Your task -> How many lines in the records below contain the word "page"? Reply with that number only.

Stored data ->

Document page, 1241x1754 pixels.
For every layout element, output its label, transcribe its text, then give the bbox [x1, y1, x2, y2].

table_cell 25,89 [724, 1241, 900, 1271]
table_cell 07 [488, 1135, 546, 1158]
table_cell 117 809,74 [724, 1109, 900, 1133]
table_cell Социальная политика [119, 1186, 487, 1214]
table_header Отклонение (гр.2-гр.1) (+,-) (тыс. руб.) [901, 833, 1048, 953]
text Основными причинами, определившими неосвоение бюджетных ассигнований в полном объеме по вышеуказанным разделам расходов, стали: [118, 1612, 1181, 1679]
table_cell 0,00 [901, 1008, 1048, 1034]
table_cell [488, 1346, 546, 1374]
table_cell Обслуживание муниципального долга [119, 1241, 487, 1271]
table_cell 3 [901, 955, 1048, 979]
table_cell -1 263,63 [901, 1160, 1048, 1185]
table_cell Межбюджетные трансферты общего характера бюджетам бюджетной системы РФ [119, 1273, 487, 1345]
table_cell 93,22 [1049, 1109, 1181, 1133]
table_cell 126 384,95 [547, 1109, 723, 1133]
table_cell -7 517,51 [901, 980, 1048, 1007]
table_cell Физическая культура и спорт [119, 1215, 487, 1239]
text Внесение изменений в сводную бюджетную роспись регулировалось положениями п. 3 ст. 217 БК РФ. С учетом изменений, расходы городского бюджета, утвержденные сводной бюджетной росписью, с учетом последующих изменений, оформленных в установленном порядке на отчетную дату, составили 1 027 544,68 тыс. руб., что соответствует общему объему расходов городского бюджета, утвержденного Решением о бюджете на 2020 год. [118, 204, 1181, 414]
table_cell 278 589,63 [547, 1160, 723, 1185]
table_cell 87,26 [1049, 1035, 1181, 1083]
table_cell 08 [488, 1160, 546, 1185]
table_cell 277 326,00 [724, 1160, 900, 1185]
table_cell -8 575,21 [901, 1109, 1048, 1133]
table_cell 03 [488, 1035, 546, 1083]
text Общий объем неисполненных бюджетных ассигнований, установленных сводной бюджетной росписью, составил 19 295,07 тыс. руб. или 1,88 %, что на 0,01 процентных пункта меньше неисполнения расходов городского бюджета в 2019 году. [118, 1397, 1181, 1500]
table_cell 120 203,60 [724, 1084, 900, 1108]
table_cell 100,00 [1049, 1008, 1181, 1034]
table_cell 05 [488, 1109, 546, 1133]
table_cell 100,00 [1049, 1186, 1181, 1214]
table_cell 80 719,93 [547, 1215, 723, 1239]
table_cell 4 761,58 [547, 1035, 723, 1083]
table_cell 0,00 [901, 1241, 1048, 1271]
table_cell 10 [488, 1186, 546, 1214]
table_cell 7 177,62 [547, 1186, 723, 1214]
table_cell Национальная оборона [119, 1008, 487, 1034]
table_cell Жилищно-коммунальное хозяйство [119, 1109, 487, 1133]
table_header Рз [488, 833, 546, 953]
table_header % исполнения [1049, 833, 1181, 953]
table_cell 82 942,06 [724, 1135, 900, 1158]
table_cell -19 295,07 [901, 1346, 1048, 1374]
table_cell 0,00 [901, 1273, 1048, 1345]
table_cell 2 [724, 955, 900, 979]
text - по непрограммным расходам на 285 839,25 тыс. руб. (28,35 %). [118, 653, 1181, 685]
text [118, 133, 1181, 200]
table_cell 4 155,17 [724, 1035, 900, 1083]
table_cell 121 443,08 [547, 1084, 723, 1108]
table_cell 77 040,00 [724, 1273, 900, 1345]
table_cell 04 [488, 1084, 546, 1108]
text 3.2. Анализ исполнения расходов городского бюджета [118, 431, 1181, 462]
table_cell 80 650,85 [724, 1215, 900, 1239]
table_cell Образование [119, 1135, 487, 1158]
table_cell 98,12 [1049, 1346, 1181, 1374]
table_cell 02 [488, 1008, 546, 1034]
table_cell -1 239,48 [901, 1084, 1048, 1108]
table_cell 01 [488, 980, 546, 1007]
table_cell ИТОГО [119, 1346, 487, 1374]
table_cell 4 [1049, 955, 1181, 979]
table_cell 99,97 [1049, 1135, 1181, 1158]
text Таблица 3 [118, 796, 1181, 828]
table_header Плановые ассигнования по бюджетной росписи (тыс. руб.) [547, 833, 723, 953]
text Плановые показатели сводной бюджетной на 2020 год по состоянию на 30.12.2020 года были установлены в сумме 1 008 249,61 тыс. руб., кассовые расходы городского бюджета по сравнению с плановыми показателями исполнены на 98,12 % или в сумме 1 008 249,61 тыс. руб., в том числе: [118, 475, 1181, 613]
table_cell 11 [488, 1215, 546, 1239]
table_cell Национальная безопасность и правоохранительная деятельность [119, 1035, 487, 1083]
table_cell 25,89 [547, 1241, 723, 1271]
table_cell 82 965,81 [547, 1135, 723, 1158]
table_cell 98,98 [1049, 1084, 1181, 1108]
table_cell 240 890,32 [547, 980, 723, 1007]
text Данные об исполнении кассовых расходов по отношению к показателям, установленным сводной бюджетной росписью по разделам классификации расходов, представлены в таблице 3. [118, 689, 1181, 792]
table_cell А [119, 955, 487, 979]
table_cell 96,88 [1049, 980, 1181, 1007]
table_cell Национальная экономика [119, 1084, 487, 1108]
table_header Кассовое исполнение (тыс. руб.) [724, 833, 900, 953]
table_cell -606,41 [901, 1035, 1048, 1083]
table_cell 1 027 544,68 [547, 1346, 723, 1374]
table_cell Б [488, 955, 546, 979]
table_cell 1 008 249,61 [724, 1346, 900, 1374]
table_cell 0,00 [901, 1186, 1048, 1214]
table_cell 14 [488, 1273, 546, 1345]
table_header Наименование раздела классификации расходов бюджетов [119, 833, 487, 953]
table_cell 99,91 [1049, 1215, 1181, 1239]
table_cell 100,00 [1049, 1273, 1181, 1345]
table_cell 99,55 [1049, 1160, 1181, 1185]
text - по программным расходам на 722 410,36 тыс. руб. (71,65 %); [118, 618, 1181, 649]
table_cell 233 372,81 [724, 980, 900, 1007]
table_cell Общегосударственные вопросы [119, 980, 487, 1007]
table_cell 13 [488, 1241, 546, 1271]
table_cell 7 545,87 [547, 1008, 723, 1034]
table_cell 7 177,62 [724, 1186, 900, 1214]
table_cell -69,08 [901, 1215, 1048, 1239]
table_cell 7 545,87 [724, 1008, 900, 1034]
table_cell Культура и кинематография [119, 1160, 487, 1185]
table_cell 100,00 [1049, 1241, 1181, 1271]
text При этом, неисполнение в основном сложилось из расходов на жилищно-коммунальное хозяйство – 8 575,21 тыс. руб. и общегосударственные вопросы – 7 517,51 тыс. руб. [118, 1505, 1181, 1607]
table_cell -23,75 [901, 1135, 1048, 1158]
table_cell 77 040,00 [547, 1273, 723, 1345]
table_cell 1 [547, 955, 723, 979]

* * *

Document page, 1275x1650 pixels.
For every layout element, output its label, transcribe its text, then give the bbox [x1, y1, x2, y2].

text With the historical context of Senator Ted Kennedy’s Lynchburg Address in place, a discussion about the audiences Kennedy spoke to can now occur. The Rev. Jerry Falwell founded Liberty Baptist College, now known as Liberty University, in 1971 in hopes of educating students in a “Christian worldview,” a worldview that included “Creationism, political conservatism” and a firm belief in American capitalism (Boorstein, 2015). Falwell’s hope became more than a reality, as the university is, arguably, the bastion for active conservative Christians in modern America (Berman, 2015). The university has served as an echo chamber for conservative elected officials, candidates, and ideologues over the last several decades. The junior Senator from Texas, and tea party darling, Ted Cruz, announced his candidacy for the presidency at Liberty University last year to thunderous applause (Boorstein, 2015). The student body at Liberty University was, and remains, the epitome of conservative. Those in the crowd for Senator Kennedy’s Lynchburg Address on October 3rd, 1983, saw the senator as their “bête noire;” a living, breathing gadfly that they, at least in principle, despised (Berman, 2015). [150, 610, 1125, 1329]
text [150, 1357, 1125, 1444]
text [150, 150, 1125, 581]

Result of this exercise -> 2